A life in films is not a usual occurrence for people, of course. Nor is it exactly what kids imagine it to be in their hormonally coloured imaginations. If only they knew the more mundane, prosaic parts—the uncertainty and doubts, the tedium, the play of chance that often goes against you—some of them might be less inclined to pursue this dream. I was lucky to get a head start of sorts, having been born into a family immersed in Gujarati theatre. So I had only a smaller bridge to cross to reach the world of films. Still, as I survey my own little budding filmography, I seem to be doing alright. My latest, 3 Storeys, is releasing early this month—I think it’s a pretty little film, revolving around some interestingly written characters, including mine of course.

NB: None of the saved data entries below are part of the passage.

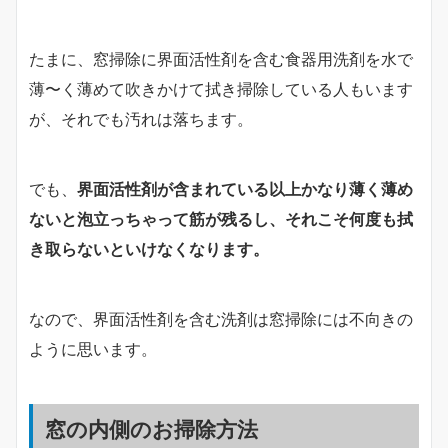
たまに、窓掃除に界面活性剤を含む食器用洗剤を水で
薄〜く薄めて吹きかけて拭き掃除している人もいます
が、それでも汚れは落ちます。
でも、
界面活性剤が含まれている以上かなり薄く薄め
ないと泡立っちゃって筋が残るし、それこそ何度も拭
き取らないといけなくなります。
なので、界面活性剤を含む洗剤は窓掃除には不向きの
ように思います。
窓の内側のお掃除方法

Kashi, my Banarasi detour, I see as part of this journey.
It’s been some journey too, and after Kashi you can excuse me if I wax a little philosophical! Looking back at my career, there’s nothing much that I’d change about the script so far. I have managed to get some really decent movies under my belt. Anyone would consider himself fortunate to have his name rolling up in the credits for 3 Idiots, Rang De Basanti, Life in A Metro…. As films, all unusual and atypical in their own way, and coming at a time when Bollywood was beginning to redefine itself.